I quickly learned to hang behind long enough for the birds to run out of vomit. Among the hundreds of closely-packed birds was the all-too-obvious litter and detritus left by the guga hunters. I know I reached the summit but I have no memory of seeing the lighthouse on it. By contrast North Rona, despite its remote location, seemed civilised and genteel.

On Sula Sgeir (photo: Martin Richardson)

On Sula Sgeir (photo: Martin Richardson)

Almost unbelievably, the next day we were back on the Scottish mainland embarking on a series of boat trips to islands off the western coast including Gruinard, Oldany, Handa and various smaller islands. It all seems a blur to me now - did I really do all that in one year - and this account is only up to June so far.

I spent the rest of the summer travelling, in my motorhome, through the Balkans to Greece and countries by the Black Sea, bagging Ultras, Majors and country tops in ten different countries. The highlight was finding a small village near Graz in Austria called Marhof - and there was a dilapidated building that could well be the Hall.

Originally, I had planned to include Crimea in Ukraine - however, a little war put me off. I would have stayed longer, however the motorhome developed a very loud and odd problem in the gear mechanism - it was particularly noisy when I went uphill, which is quite a lot in this game. And I was booked to have a go at the Marilyn region of islands I have already alluded to above.

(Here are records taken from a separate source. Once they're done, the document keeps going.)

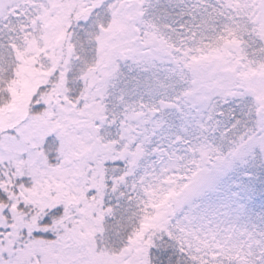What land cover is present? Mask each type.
I'll return each instance as SVG.
<instances>
[{
  "label": "snow or ice",
  "instance_id": "snow-or-ice-1",
  "mask_svg": "<svg viewBox=\"0 0 264 264\" xmlns=\"http://www.w3.org/2000/svg\"><path fill=\"white\" fill-rule=\"evenodd\" d=\"M0 264H264V0H0Z\"/></svg>",
  "mask_w": 264,
  "mask_h": 264
}]
</instances>
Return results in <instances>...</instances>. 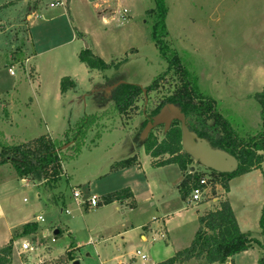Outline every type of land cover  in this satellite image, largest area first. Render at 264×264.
I'll use <instances>...</instances> for the list:
<instances>
[{
    "label": "rangeland",
    "instance_id": "rangeland-1",
    "mask_svg": "<svg viewBox=\"0 0 264 264\" xmlns=\"http://www.w3.org/2000/svg\"><path fill=\"white\" fill-rule=\"evenodd\" d=\"M165 2L170 49L225 117L255 132L264 111V101L253 98L255 92H264V0ZM33 4L37 6L26 18ZM154 6V0H0V132L9 144L48 134L64 146L61 174L52 185L28 178L22 182L11 165H0V246L22 224L35 221L37 214L43 216V221H35L32 234L15 232L10 264H36L38 258L45 261L44 256L59 255L70 245L79 264H152L167 257V248L186 247L198 228V214L207 206L214 209L223 198L228 199L240 230L263 240L259 218L264 163L232 178L225 192L220 182L214 186L220 179L215 175L212 179L205 164L209 162L191 158L190 167L209 177V195L215 197L198 202L181 198L176 164H149L142 130L154 106L175 90L174 81L167 84L174 74L166 73L168 64L151 40L154 18L146 11ZM84 48L109 67L87 68L78 59ZM159 75L164 78L134 111L125 114L115 109L111 95L119 81L143 88ZM66 76L76 86L60 93V79ZM170 106L177 108H166ZM99 113L104 116L98 126L88 127L81 140L64 144L66 131L82 117ZM189 115L196 130L218 136L211 119L202 123L200 117ZM188 132L191 141L212 149L193 129ZM153 133L160 140L164 126ZM127 156L136 157L139 167L111 168ZM211 163L220 172L230 168ZM125 186L135 199L133 208L127 206V199L94 207L85 203L105 189ZM73 189L80 192L82 204L74 201ZM147 223L150 228L144 231ZM55 230L60 232L54 234ZM22 241L29 242L28 252L21 253ZM136 250L144 260L135 255ZM254 255H239L236 263L252 264Z\"/></svg>",
    "mask_w": 264,
    "mask_h": 264
},
{
    "label": "trees",
    "instance_id": "trees-1",
    "mask_svg": "<svg viewBox=\"0 0 264 264\" xmlns=\"http://www.w3.org/2000/svg\"><path fill=\"white\" fill-rule=\"evenodd\" d=\"M154 2V8L146 11L147 14H152L154 18L151 28V40L168 64L166 73L171 72L174 74V78H171V82L169 81L167 84L174 81L175 90L172 95L163 98L154 106L152 116L148 119L159 113L165 106L175 105L187 118L188 129H193L196 136L206 140L212 149L220 150L231 156L236 161L233 169L221 172L211 169L210 172L214 181V175L220 179L214 183L220 182L221 187L227 192L228 182L232 178L259 169L264 163V111L260 112L261 124L259 128L252 133L239 128L235 120L225 117L218 110L216 100L198 89L194 73L185 67L180 57L168 46L165 38L167 5L165 0H154ZM78 35L81 36L80 33ZM78 59L89 69L104 70L109 67L108 63L93 54L89 48L80 50ZM162 78H164V75L154 77L150 84L143 87L145 88V97L149 92L156 89L157 80ZM75 86V81L68 76L60 79L59 89L61 93L73 89ZM262 97L264 98V92L262 91L253 94V98L264 101ZM111 98L115 103V109L119 113L127 114L137 108V102L144 98V95L141 86L120 82L113 89ZM189 114L200 117L202 123L204 120L211 119L214 123L211 128L218 133V136L212 138L206 132L196 130L194 128L196 123L192 124L190 120L188 121ZM103 116L104 113H99V115L92 114L82 117L74 128H70L69 131L64 133V144L67 145L81 140L87 128L92 125L98 126L99 120ZM156 127L151 129L143 139V150L152 159L154 166L176 164L179 167L184 175L177 188L181 198L186 200L191 189L197 186L199 180L203 177L202 173L189 172L191 157L183 150L181 145L180 122L172 120L164 130L163 137L160 140L153 133ZM56 141L59 140L44 134L9 144L0 132V165H11L16 176L21 180L23 178H28L33 182L44 180L49 182L46 185H52L60 177L63 161L61 154L64 146L57 144ZM163 155H166V158L159 160ZM134 162V157L122 159L114 162L111 168H124ZM185 171L188 172L185 173ZM102 198V203L127 198L131 199V204L133 201L128 188L110 192ZM197 223L198 228L186 247L176 250L171 256L153 264H185L191 260L196 261L197 264H223L233 255L254 247L260 250L256 264H264V200L259 218V228L263 236L262 241L240 230L227 198L220 199L214 209H208L199 215ZM34 231L35 223L27 222L21 226L20 236L31 234ZM59 232L58 230L57 234ZM12 245L13 239L11 238L0 247V264L11 263ZM74 248L70 245L59 256L45 260L41 264H70L75 260L73 256Z\"/></svg>",
    "mask_w": 264,
    "mask_h": 264
},
{
    "label": "water",
    "instance_id": "water-1",
    "mask_svg": "<svg viewBox=\"0 0 264 264\" xmlns=\"http://www.w3.org/2000/svg\"><path fill=\"white\" fill-rule=\"evenodd\" d=\"M86 46V45H85ZM122 81H119V83ZM142 93L145 97V88H142ZM172 120H178L180 122V127L182 131V140L181 145L183 150L189 154V156L195 160H201L205 158V160L209 163L207 164L208 168H211L216 171H220L219 169L215 168L211 162H217L221 165H230V168L225 169L223 171L231 170L235 167L236 161L229 156L228 154L216 150V149H209L208 147H205V145L198 143H194L191 141L188 128H187V118L184 116L182 112L179 111L178 108H175L173 106H170L166 108V106L155 116H153L151 119H148L147 123L145 124L141 138L144 139L147 133L153 129L154 127L163 124L164 130L169 126L170 122ZM68 145V144H67ZM220 155V156H217ZM211 163V164H210ZM189 171H193V167H189ZM54 234H57V230L54 231ZM71 264H79V260L75 259L72 261ZM223 264H229L228 262H225Z\"/></svg>",
    "mask_w": 264,
    "mask_h": 264
},
{
    "label": "crops",
    "instance_id": "crops-1",
    "mask_svg": "<svg viewBox=\"0 0 264 264\" xmlns=\"http://www.w3.org/2000/svg\"><path fill=\"white\" fill-rule=\"evenodd\" d=\"M10 3H12L11 1H10ZM36 6H37V4H33V6L31 5L30 7H28L27 9H29L28 11V14L26 15V18H29L30 16H31V13H32V11L33 10H35V8H36ZM111 18V17H110ZM79 53V52H78ZM74 81V80H73ZM76 84V83H75ZM61 93V92H60ZM142 135V134H141ZM24 140H26V139H24ZM147 155V154H146ZM135 156V155H134ZM134 156H127V157H123L122 159H126V158H131V157H134ZM148 157H149V155H147ZM135 158V162L132 164V165H130V166H127V167H124V168H119L118 170H122V169H128V168H131V167H139V161H138V159H136V157H134ZM122 159H120V160H122ZM115 162V161H114ZM113 164V163H112ZM111 164V165H112ZM149 164L152 166V167H160V166H154L153 164H152V159L149 157ZM110 165V166H111ZM164 166V165H163ZM117 171V170H116ZM183 175H184V173L183 172H181L180 171V175H179V177L177 178V180L176 181H178V183L176 184V188H177V186H178V184H179V182L182 180V178H183ZM22 182H24V180H21ZM145 187H146V190H144V191H147L148 190V183L145 185ZM228 187H229V182H228ZM122 188H128L129 190H130V192H131V195H132V199H133V201H132V204H131V199H128L127 198V201H126V204H127V206L129 207V208H133V207H135V199H134V197H133V194H132V191H131V189L128 187V186H125V187H122ZM122 188H118V189H115V190H110V189H105V191H102V192H100V195H97L98 197H99V199H100V202H99V204H102V205H106V204H114V203H116L117 201H113V202H110V203H102V197L104 196V195H106V194H108V193H110V192H113V191H117V190H119V189H122ZM178 189V188H177ZM229 189V188H228ZM102 193V194H101ZM226 195V194H225ZM226 197V196H225ZM122 202H125L124 201V199H122L121 201H120V203H122ZM230 204V203H229ZM231 206V205H230ZM232 208V207H231ZM209 208H208V206L207 207H205L204 209H203V211L200 213V214H198V216L199 215H201V214H203L205 211H207ZM233 210V209H232ZM233 213H234V211H233ZM38 215V214H37ZM36 215V216H37ZM234 215H235V213H234ZM35 216V217H36ZM197 216V217H198ZM235 218H236V216H235ZM236 220H237V218H236ZM35 221H36V219H35ZM35 221H32L33 223H36ZM25 223H27V222H25ZM24 223V224H25ZM238 223V222H237ZM23 225V224H22ZM36 225V224H35ZM143 229H144V231L145 230H149V228H150V223H147V224H145V225H143V227H142ZM240 228V227H239ZM20 230H21V227L19 228ZM18 229V230H19ZM161 229H163V227H161ZM18 230H16V231H18ZM164 230V229H163ZM15 230H14V233H12V235L8 238V240L9 239H13L14 240V236H15V232H16ZM58 231V230H57ZM32 234V233H31ZM43 234H45V232H43ZM29 235V234H28ZM142 239H145V237H141ZM193 238V237H192ZM8 240L5 242V243H7L8 242ZM191 241V240H190ZM4 243V244H5ZM3 244V245H4ZM2 245V246H3ZM1 247V246H0ZM176 250H178V249H171V248H167V250L165 251V254H167V257H169V256H171ZM256 251L258 252V254L260 253V250H259V248H257V247H254V248H250V249H247V250H245V251H243V252H240V253H238V254H235V255H233L232 257H230L226 262H228L229 264H237L236 263V257H239V255H248V254H251V255H254V256H250L251 258L252 257H254L255 259H253L251 262H252V264H256V262H255V260H257V258H258V254L256 253ZM62 254V253H61ZM60 255V254H59ZM59 255H52V256H49V257H47V256H44V258L43 259H46V260H48V259H53V258H55V257H57V256H59ZM257 255V256H256ZM166 257V258H167ZM166 258H164V259H166ZM40 259L38 258V260H37V262L39 261ZM161 260H163V259H161ZM161 260H159V261H161ZM194 260H191V261H189V262H187V263H185V264H190V263H194L193 262ZM36 262V263H37ZM158 262V261H157ZM154 263H156V262H154ZM27 264V263H26ZM29 264V263H28ZM153 264V263H152Z\"/></svg>",
    "mask_w": 264,
    "mask_h": 264
},
{
    "label": "built area",
    "instance_id": "built-area-1",
    "mask_svg": "<svg viewBox=\"0 0 264 264\" xmlns=\"http://www.w3.org/2000/svg\"><path fill=\"white\" fill-rule=\"evenodd\" d=\"M53 4L51 3L50 6H52ZM125 11V9H124ZM9 70V74L10 75H14V72L12 71L11 68L8 69ZM209 183H212L210 180H209V177L208 178H205V177H202L200 180H199V183L197 186L193 187L191 189V192L189 194V197H190V200L194 201V202H198V201H203V199L205 197H211L209 195L210 193V190H211V187L209 185ZM216 186L217 184L214 183ZM72 196H73V199L74 201L77 203V204H82V202L79 201V196H80V192L76 189H73L72 190ZM212 200L215 199V197H211ZM100 202V199L97 195H91L86 201L85 203L90 206V207H94L96 205H98ZM67 211V210H66ZM36 221L37 222H41L43 221V216L38 214L36 217H35ZM51 241L53 242L54 241V238H51ZM31 249L30 247V244L29 242L27 241H22L20 243V251L21 253H25V252H28L29 250ZM135 255L138 256L140 259H145V256L143 254H141L138 250H136L135 252ZM43 261L42 260H39L36 264H41ZM29 264H35V263H29ZM71 264V263H70ZM121 264V263H120Z\"/></svg>",
    "mask_w": 264,
    "mask_h": 264
}]
</instances>
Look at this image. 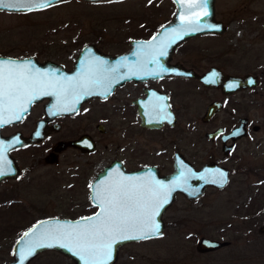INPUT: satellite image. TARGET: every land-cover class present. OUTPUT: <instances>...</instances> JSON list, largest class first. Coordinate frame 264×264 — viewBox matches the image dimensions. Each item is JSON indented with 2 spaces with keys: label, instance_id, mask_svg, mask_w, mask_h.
<instances>
[{
  "label": "flooded vegetation",
  "instance_id": "obj_1",
  "mask_svg": "<svg viewBox=\"0 0 264 264\" xmlns=\"http://www.w3.org/2000/svg\"><path fill=\"white\" fill-rule=\"evenodd\" d=\"M218 2L219 0H213L212 16L220 23L222 30L195 34L182 40L176 44L169 59V62L180 63L196 73L212 69L216 75L214 79H209L207 84L202 83L196 77L178 74L141 80L129 79L114 86L105 98L92 97L82 101L72 113L47 116L43 112V103L46 99H42L32 102L29 110L22 115L21 119L0 126L2 136L17 134L24 139L35 129L36 123L41 122V136H38L37 140L24 141L9 152L17 166V175L13 178H3L0 181L15 180L33 171L36 165L43 169L48 168L57 163L66 149H73L81 155L91 156L106 152V158L100 161L87 160L83 164H78L80 175L85 173L87 179L85 180L86 191L83 192L82 197L84 201H81L83 208L77 215H59L43 206L0 207V264L12 259L13 245L33 224L50 217L70 219L85 217L100 209L97 199L90 198V184L103 170L106 171L101 180L104 189L121 181L146 185L148 180H153L152 173L154 172L157 175L169 174L172 171L175 157H182L194 169L205 164H213L224 167L228 174L224 185L221 187L207 185L194 198H187L181 192L176 191L172 201L161 213L163 221L161 232L151 238L130 239L119 244L115 258L109 264H146V258L142 253L129 252L126 247L161 239L165 228L162 216L178 195L187 200H194L200 198L208 188L221 190L229 183L233 170L241 165L243 142L245 145L253 140L257 142L258 138L254 135L264 127V119L259 120L264 117V0H248L249 6L238 10L245 17V22L233 47L221 42L223 37L226 38L229 19H227L228 16L220 15ZM136 35L129 36L122 42H125L124 48L108 51V53L113 54L126 50L131 38L148 37V35ZM207 35L215 37L216 40L204 42V47L196 44L190 45L193 50L200 48L206 50L204 54H200L201 58L206 60L204 65L180 55L181 44L184 41H194L195 38L201 36L207 40ZM91 43L106 52L98 46L97 40ZM224 73L249 74L254 82L243 88H222L221 85L225 80ZM93 102H107L106 112L100 113L102 116L100 120L86 123L80 117L73 124L65 123V120L77 114L84 104ZM137 105L142 111H138ZM156 107L159 109L164 107L165 111L156 114L147 111ZM258 109L260 110L257 113ZM142 112L149 116L155 115V119L149 121L143 119ZM93 113L91 109L90 115ZM163 114L166 117L161 119ZM62 131L64 134L60 135ZM98 135H106V142L100 145ZM75 139L79 141L74 145L66 144ZM59 142L65 144L56 148ZM28 148H39L42 151L37 155L33 154L36 155L35 159L22 166L13 156V152ZM147 168H150L152 173L148 172ZM96 192L97 190L92 192L95 197ZM44 230L45 224L37 228L32 238L27 241H31ZM26 264L75 263L63 250L47 246L35 250Z\"/></svg>",
  "mask_w": 264,
  "mask_h": 264
},
{
  "label": "rangeland",
  "instance_id": "obj_2",
  "mask_svg": "<svg viewBox=\"0 0 264 264\" xmlns=\"http://www.w3.org/2000/svg\"><path fill=\"white\" fill-rule=\"evenodd\" d=\"M247 1L219 0L220 15L229 19L226 38L221 40L223 44L233 47L238 39L245 22L238 10L248 7ZM172 10L171 0H59L32 11L0 10V53L33 55L38 60L48 58L69 68L85 42L97 40L106 52L124 48L125 42H122L127 37L153 33L170 18ZM214 40L211 35L207 40L202 36L194 41L186 40L181 44L180 55L204 65L206 60L200 54L206 50H193L190 45L204 47V42ZM106 106L107 102L86 103L65 123L73 124L80 117L86 123L100 120ZM254 136L259 142L253 140L247 145L243 142L241 165L232 169L230 181L223 189L208 188L194 200L178 195L162 216L165 228L161 239L133 244L126 249L142 253L146 264H264V233L256 230L264 219V127ZM98 137L100 145L106 142V135ZM41 151L20 149L13 156L25 166ZM104 158L105 151L91 156L66 149L57 163L48 168L36 165L33 171L15 180L0 181V207L43 206L59 215H77L83 208L81 201H84L87 179L85 173L80 175L78 164ZM201 235L230 242L199 253L194 243Z\"/></svg>",
  "mask_w": 264,
  "mask_h": 264
},
{
  "label": "water",
  "instance_id": "obj_3",
  "mask_svg": "<svg viewBox=\"0 0 264 264\" xmlns=\"http://www.w3.org/2000/svg\"><path fill=\"white\" fill-rule=\"evenodd\" d=\"M59 0H52V3L57 2ZM88 1H96V0H88ZM173 2V10L171 12L170 18L161 24L148 35L146 38H131L128 42V47L126 50L118 53H108L102 51L97 48V46L93 43H84L77 50L73 61L69 68L64 67L62 64L45 58L42 60H38L33 55H24V56H7L0 54V61H16V62H25L30 61L33 68L32 71L35 73L39 71L42 74H45V77L48 79L54 78H72L76 79L81 77L89 68L97 71L99 73H108L110 77H112V83L109 90V93L112 91L114 86L122 84L125 80L133 79V80H141L149 77H162L168 74H178L186 77H196L202 83H208L209 79H214L212 73V69H208L206 71L196 73L191 68L185 67L177 62H169L170 56L174 50L176 44L181 42L182 40L200 33L205 32H219L222 28L219 26L220 23L214 20L213 18V0H207V11L209 13L208 16H204L203 12L197 10V15L200 16L201 20V28L197 31H190L188 33L181 32L180 36H176V32H179L184 25H182L181 20L186 15V9L182 7V0H171ZM11 12H22L27 10L16 11L14 9H0ZM153 37H156L153 40ZM166 45L164 56L156 55L155 62L148 63L147 61L151 58L148 55H145L146 52H155L159 49L161 44ZM149 44H151V48H149ZM103 61V64H99L98 62ZM139 65H144L143 70L137 71V67ZM116 67V72H111L110 70ZM159 72V75H153L152 73ZM222 74V72H219ZM220 74V79L221 75ZM224 82L221 85L222 88L227 89H237L249 86V81H253V77L249 74L243 75H230L224 73ZM119 77V79H116ZM222 82V81H221ZM254 82V81H253ZM229 85H234V87H229ZM52 91V90H49ZM95 94L83 96L79 102L75 104V108L77 109L79 104L92 97L105 98L107 95L104 94V87L97 86L93 89ZM42 99H46L43 103V112L47 116H54L60 114H69L74 111H58V100H62V97H58L57 95H39L32 102L40 101ZM31 102V103H32ZM30 104L27 105V111L29 110ZM138 106V111H142ZM162 108V109H161ZM168 108V107H167ZM160 110V111H159ZM168 110V109H167ZM26 111V112H27ZM147 111L156 114L157 112L165 111L164 107L159 108H151ZM25 112H23L24 114ZM22 114V115H23ZM143 119L149 121L150 119H155L154 116H149L146 113L142 112ZM163 117H166L164 114ZM17 120L13 119L11 122H15ZM6 125V124H4ZM39 133V135H37ZM38 136H41V122L38 121L36 123L35 129L24 139H21L17 134H11L8 136H2L0 134V163L3 164L5 175L0 176V180L3 178H13L17 175V166L14 162L13 157L9 154L10 150L18 146L20 143L24 141H34L37 140ZM79 141L78 139L70 140L66 142V144H75ZM64 142H59L56 146L59 147ZM46 159L50 160L48 157ZM104 171V170H103ZM97 175V177L90 184V198L95 199V195H92L93 191L103 190V184L101 183L102 176L105 175L104 171ZM148 172L150 168H147ZM218 171H222L226 173L224 178L219 177ZM152 173V172H151ZM153 180L147 181L146 185L155 186L156 182L165 185L167 188L173 189L168 198V203H166L163 208L160 210V214L155 217L156 223L160 225L159 233L162 230L163 221L161 218V213L164 211L165 207L172 201L174 194L176 191L181 192L187 198H194L198 196L202 189L207 185H213L216 187H221L225 184L228 178L227 170L224 167L216 166L213 164H205L198 169H194L188 162H186L182 157H175L174 163L172 165V171L169 174L157 175L155 172L152 173ZM156 176V177H155ZM186 181V182H185ZM100 212L98 209L95 213L85 216V217H76L73 219L63 218V217H50L39 221L32 226H30L27 230H25L21 236L16 240L13 245V257L11 260L7 261L3 264H26L28 259L33 255V252L42 247H36L32 254L25 256L21 259V252L26 248V241L32 238V236L25 237L24 234L26 232L32 233L33 230L43 226L45 224L46 229H54L58 225L68 226L75 225L76 223H86L85 218L95 217L97 213ZM258 233H264V219L258 224L256 228ZM138 234V233H135ZM130 240V239H129ZM127 240H122L116 243L113 246L112 257L108 261V264L113 261L116 255L117 246ZM43 243L51 245L48 247H54L63 250L69 255L75 264H84V262L80 259L79 256L74 255L72 251L68 248L60 247L59 243L54 240H46ZM229 243L228 240L225 239H215L205 236H199L195 249L199 252H207L214 249H217L225 244ZM18 251V252H17ZM20 251V252H19Z\"/></svg>",
  "mask_w": 264,
  "mask_h": 264
},
{
  "label": "snow or ice",
  "instance_id": "obj_4",
  "mask_svg": "<svg viewBox=\"0 0 264 264\" xmlns=\"http://www.w3.org/2000/svg\"><path fill=\"white\" fill-rule=\"evenodd\" d=\"M51 3L52 0H0V9L32 11L48 7ZM182 7L186 9V15L181 20L184 27L176 32L177 37L181 32L200 30L201 20L197 10L202 11L204 16L209 15L207 0H182ZM151 47L149 44V48ZM165 49L166 45L162 43L157 51L146 52L145 55L151 57L147 62H155L156 55L164 56ZM98 63L103 64V61ZM32 68L30 61H0V126L13 119H21L23 112L27 111V105L39 95L55 94L62 97V100H58V111H76L75 104L83 96L95 94L93 89L101 85L107 95L112 83V77L108 73H99L91 68L76 79H48L39 71L33 73ZM143 68L144 65H139L137 71ZM110 71L114 73L117 68L113 67ZM152 74L159 75V72ZM212 75L214 77L216 73ZM249 83L253 81L250 80ZM3 175L5 171L0 163V176ZM218 175L224 178L226 173L218 171ZM172 190L159 182L155 186H149L123 181L109 185L103 191L97 190L96 199L100 212L95 217L85 218L86 223L58 225L54 229L39 232L31 241H26L27 246L21 252V259L32 254L36 247L51 246L43 241L54 240L60 247L68 248L79 256L84 264H108L113 246L119 241L147 239L159 234L160 225L156 223L155 217L168 203ZM35 231L34 229L33 232ZM24 236H32V233L26 232Z\"/></svg>",
  "mask_w": 264,
  "mask_h": 264
}]
</instances>
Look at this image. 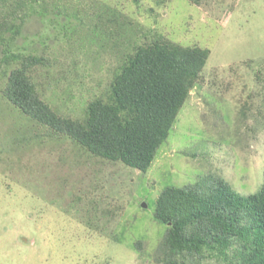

Obviously, once again, I was allocated to the wrong boat which this year did not even set off. I had already driven up near to Kyle of Lochalsh before I heard the trip had been cancelled. So my third Marilyn trip of the year remained on the mainland and I spent a fortnight mainly sweeping the left-overs in region 13 and a few from neighbouring regions, whilst sleeping overnight in my car.

I returned home to collect my repaired motorhome. A few days later it was back north for Chris Watson's damp bid to complete the Munros and an enjoyable evening in The Winnock hotel. As I was in the area I stayed another fortnight, shaking some of the dust out of regions 4, 5 and 6. The weather did not really improve so I set off home - only to return north again a week later for the Alwinton bagger weekend. From there I went back up to Scotland and familiarised myself with the Speyside hills - each hill seemed to have its own distillery. The weather was mixed and then deteriorated - when it turned to a load of deep and wet snow I decided to go home for a week.

However, once again there was yet another landmark ascent - Colin Crawford's 5000th Hump, where he mesmerised us by playing a set of bagpipes. The week I had spent at home had left me feeling stir-crazy so I went back to regions 6, 7 and 8 for another week or so.

Glen Roy (photo: Martin Richardson)

Glen Roy (photo: Martin Richardson)

Once again, after a fortnight at home I was feeling hemmed in, so straight after Christmas I finished off the year working steadily along the north side of Loch Arkaig.

In those rare weeks I am at home I try to have a least one bus-pass day. The challenge is to try and use the local bus services for free and get to previously unbagged hills - these days that means P30s - and home in time for tea. This is particularly tough as the bus pass cannot be used before 9.30am - however, it has been surprising how far it is possible to get and how interesting the bus rides themselves are. In 2014 I had to relax the rules and allow for cheap rail journeys using a senior railcard to get further afield as there was nothing left close by. I can see that within a year or so I am going to run out of unbagged hills close enough.

My plans for 2015 include a long trip to Australia, New Zealand and Java, followed in the summer by a motorhome trip through the Alps and the Italian Apennines. So I suspect that I will not be completing the mainland Marilyns in 2015. And, as for the unvisited region - I am not holding my breath.